--- Start ---

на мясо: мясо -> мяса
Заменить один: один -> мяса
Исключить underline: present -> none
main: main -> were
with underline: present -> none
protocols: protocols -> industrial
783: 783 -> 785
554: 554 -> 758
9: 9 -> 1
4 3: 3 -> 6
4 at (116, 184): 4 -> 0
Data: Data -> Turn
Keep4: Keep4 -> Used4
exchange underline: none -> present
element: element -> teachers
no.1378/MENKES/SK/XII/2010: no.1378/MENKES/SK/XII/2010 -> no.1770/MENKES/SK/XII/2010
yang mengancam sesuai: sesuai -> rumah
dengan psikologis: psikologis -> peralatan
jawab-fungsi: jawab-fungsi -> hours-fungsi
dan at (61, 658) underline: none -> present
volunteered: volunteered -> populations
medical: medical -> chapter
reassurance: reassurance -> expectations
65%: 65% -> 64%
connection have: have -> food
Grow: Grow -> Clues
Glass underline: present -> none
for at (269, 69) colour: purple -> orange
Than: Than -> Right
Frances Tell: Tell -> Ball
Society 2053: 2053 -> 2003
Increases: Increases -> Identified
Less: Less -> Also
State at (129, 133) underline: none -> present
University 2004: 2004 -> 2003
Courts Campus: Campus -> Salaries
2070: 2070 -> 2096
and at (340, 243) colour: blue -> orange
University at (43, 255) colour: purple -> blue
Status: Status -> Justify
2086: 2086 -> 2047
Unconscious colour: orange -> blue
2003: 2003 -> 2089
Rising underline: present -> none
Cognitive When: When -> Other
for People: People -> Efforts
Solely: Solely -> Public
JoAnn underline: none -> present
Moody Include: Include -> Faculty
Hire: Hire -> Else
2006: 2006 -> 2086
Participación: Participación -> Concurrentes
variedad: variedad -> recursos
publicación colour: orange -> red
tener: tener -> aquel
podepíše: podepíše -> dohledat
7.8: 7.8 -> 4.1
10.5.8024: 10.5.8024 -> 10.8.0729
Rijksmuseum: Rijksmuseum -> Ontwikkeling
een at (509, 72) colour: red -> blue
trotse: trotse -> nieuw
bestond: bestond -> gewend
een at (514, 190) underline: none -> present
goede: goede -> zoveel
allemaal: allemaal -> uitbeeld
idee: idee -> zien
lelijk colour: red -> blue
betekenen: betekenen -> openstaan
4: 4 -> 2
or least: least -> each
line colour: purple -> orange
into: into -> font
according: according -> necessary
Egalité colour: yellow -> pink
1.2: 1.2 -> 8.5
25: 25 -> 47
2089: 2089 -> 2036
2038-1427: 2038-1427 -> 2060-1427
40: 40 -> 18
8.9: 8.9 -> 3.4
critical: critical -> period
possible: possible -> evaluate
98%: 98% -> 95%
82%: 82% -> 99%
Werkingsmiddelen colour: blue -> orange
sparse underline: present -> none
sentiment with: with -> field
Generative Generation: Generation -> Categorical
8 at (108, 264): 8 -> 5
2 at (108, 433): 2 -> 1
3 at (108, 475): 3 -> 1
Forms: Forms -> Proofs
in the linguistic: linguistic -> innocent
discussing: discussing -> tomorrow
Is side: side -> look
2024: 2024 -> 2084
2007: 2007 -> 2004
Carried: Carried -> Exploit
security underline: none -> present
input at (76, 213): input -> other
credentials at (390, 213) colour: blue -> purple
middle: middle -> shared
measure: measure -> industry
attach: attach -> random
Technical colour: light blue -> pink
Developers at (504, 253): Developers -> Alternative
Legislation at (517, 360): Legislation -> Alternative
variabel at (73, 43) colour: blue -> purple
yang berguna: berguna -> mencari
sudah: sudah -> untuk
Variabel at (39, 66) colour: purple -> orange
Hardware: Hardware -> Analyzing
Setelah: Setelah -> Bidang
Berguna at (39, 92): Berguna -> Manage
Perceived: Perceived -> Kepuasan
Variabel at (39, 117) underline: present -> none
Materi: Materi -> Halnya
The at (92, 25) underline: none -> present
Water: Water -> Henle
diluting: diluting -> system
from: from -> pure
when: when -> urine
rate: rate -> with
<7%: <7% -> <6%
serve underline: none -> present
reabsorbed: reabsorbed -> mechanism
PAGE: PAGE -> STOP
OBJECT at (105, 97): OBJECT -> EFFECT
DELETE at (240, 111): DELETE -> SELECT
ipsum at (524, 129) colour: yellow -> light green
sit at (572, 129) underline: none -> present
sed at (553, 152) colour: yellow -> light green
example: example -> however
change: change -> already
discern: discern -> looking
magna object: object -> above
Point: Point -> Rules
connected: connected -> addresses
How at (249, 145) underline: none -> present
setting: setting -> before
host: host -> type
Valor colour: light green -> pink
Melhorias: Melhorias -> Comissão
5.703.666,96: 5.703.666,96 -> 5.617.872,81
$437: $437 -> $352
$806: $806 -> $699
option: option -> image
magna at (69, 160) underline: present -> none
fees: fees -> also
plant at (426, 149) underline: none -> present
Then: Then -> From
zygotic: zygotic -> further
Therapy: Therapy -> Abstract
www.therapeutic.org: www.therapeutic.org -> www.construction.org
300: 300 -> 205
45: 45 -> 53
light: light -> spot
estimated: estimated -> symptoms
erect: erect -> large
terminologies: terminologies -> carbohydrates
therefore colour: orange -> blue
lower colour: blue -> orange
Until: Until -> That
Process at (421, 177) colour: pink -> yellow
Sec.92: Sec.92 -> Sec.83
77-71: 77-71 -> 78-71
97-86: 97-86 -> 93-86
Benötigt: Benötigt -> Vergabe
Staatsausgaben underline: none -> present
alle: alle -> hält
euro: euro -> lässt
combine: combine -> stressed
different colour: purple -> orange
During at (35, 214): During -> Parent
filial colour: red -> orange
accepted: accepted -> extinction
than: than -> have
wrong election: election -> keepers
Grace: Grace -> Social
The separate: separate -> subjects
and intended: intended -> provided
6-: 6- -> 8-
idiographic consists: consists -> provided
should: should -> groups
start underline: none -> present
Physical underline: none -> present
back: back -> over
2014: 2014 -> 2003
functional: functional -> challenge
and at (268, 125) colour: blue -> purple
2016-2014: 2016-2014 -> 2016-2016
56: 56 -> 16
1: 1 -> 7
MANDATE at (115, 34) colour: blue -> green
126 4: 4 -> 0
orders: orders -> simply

--- End ---

**PROBLEM TO WORK ON:**
Please copy every line of the items above, character for character.

**RESPONSE TO THE TASK:**
на мясо: мясо -> мяса
Заменить один: один -> мяса
Исключить underline: present -> none
main: main -> were
with underline: present -> none
protocols: protocols -> industrial
783: 783 -> 785
554: 554 -> 758
9: 9 -> 1
4 3: 3 -> 6
4 at (116, 184): 4 -> 0
Data: Data -> Turn
Keep4: Keep4 -> Used4
exchange underline: none -> present
element: element -> teachers
no.1378/MENKES/SK/XII/2010: no.1378/MENKES/SK/XII/2010 -> no.1770/MENKES/SK/XII/2010
yang mengancam sesuai: sesuai -> rumah
dengan psikologis: psikologis -> peralatan
jawab-fungsi: jawab-fungsi -> hours-fungsi
dan at (61, 658) underline: none -> present
volunteered: volunteered -> populations
medical: medical -> chapter
reassurance: reassurance -> expectations
65%: 65% -> 64%
connection have: have -> food
Grow: Grow -> Clues
Glass underline: present -> none
for at (269, 69) colour: purple -> orange
Than: Than -> Right
Frances Tell: Tell -> Ball
Society 2053: 2053 -> 2003
Increases: Increases -> Identified
Less: Less -> Also
State at (129, 133) underline: none -> present
University 2004: 2004 -> 2003
Courts Campus: Campus -> Salaries
2070: 2070 -> 2096
and at (340, 243) colour: blue -> orange
University at (43, 255) colour: purple -> blue
Status: Status -> Justify
2086: 2086 -> 2047
Unconscious colour: orange -> blue
2003: 2003 -> 2089
Rising underline: present -> none
Cognitive When: When -> Other
for People: People -> Efforts
Solely: Solely -> Public
JoAnn underline: none -> present
Moody Include: Include -> Faculty
Hire: Hire -> Else
2006: 2006 -> 2086
Participación: Participación -> Concurrentes
variedad: variedad -> recursos
publicación colour: orange -> red
tener: tener -> aquel
podepíše: podepíše -> dohledat
7.8: 7.8 -> 4.1
10.5.8024: 10.5.8024 -> 10.8.0729
Rijksmuseum: Rijksmuseum -> Ontwikkeling
een at (509, 72) colour: red -> blue
trotse: trotse -> nieuw
bestond: bestond -> gewend
een at (514, 190) underline: none -> present
goede: goede -> zoveel
allemaal: allemaal -> uitbeeld
idee: idee -> zien
lelijk colour: red -> blue
betekenen: betekenen -> openstaan
4: 4 -> 2
or least: least -> each
line colour: purple -> orange
into: into -> font
according: according -> necessary
Egalité colour: yellow -> pink
1.2: 1.2 -> 8.5
25: 25 -> 47
2089: 2089 -> 2036
2038-1427: 2038-1427 -> 2060-1427
40: 40 -> 18
8.9: 8.9 -> 3.4
critical: critical -> period
possible: possible -> evaluate
98%: 98% -> 95%
82%: 82% -> 99%
Werkingsmiddelen colour: blue -> orange
sparse underline: present -> none
sentiment with: with -> field
Generative Generation: Generation -> Categorical
8 at (108, 264): 8 -> 5
2 at (108, 433): 2 -> 1
3 at (108, 475): 3 -> 1
Forms: Forms -> Proofs
in the linguistic: linguistic -> innocent
discussing: discussing -> tomorrow
Is side: side -> look
2024: 2024 -> 2084
2007: 2007 -> 2004
Carried: Carried -> Exploit
security underline: none -> present
input at (76, 213): input -> other
credentials at (390, 213) colour: blue -> purple
middle: middle -> shared
measure: measure -> industry
attach: attach -> random
Technical colour: light blue -> pink
Developers at (504, 253): Developers -> Alternative
Legislation at (517, 360): Legislation -> Alternative
variabel at (73, 43) colour: blue -> purple
yang berguna: berguna -> mencari
sudah: sudah -> untuk
Variabel at (39, 66) colour: purple -> orange
Hardware: Hardware -> Analyzing
Setelah: Setelah -> Bidang
Berguna at (39, 92): Berguna -> Manage
Perceived: Perceived -> Kepuasan
Variabel at (39, 117) underline: present -> none
Materi: Materi -> Halnya
The at (92, 25) underline: none -> present
Water: Water -> Henle
diluting: diluting -> system
from: from -> pure
when: when -> urine
rate: rate -> with
<7%: <7% -> <6%
serve underline: none -> present
reabsorbed: reabsorbed -> mechanism
PAGE: PAGE -> STOP
OBJECT at (105, 97): OBJECT -> EFFECT
DELETE at (240, 111): DELETE -> SELECT
ipsum at (524, 129) colour: yellow -> light green
sit at (572, 129) underline: none -> present
sed at (553, 152) colour: yellow -> light green
example: example -> however
change: change -> already
discern: discern -> looking
magna object: object -> above
Point: Point -> Rules
connected: connected -> addresses
How at (249, 145) underline: none -> present
setting: setting -> before
host: host -> type
Valor colour: light green -> pink
Melhorias: Melhorias -> Comissão
5.703.666,96: 5.703.666,96 -> 5.617.872,81
$437: $437 -> $352
$806: $806 -> $699
option: option -> image
magna at (69, 160) underline: present -> none
fees: fees -> also
plant at (426, 149) underline: none -> present
Then: Then -> From
zygotic: zygotic -> further
Therapy: Therapy -> Abstract
www.therapeutic.org: www.therapeutic.org -> www.construction.org
300: 300 -> 205
45: 45 -> 53
light: light -> spot
estimated: estimated -> symptoms
erect: erect -> large
terminologies: terminologies -> carbohydrates
therefore colour: orange -> blue
lower colour: blue -> orange
Until: Until -> That
Process at (421, 177) colour: pink -> yellow
Sec.92: Sec.92 -> Sec.83
77-71: 77-71 -> 78-71
97-86: 97-86 -> 93-86
Benötigt: Benötigt -> Vergabe
Staatsausgaben underline: none -> present
alle: alle -> hält
euro: euro -> lässt
combine: combine -> stressed
different colour: purple -> orange
During at (35, 214): During -> Parent
filial colour: red -> orange
accepted: accepted -> extinction
than: than -> have
wrong election: election -> keepers
Grace: Grace -> Social
The separate: separate -> subjects
and intended: intended -> provided
6-: 6- -> 8-
idiographic consists: consists -> provided
should: should -> groups
start underline: none -> present
Physical underline: none -> present
back: back -> over
2014: 2014 -> 2003
functional: functional -> challenge
and at (268, 125) colour: blue -> purple
2016-2014: 2016-2014 -> 2016-2016
56: 56 -> 16
1: 1 -> 7
MANDATE at (115, 34) colour: blue -> green
126 4: 4 -> 0
orders: orders -> simply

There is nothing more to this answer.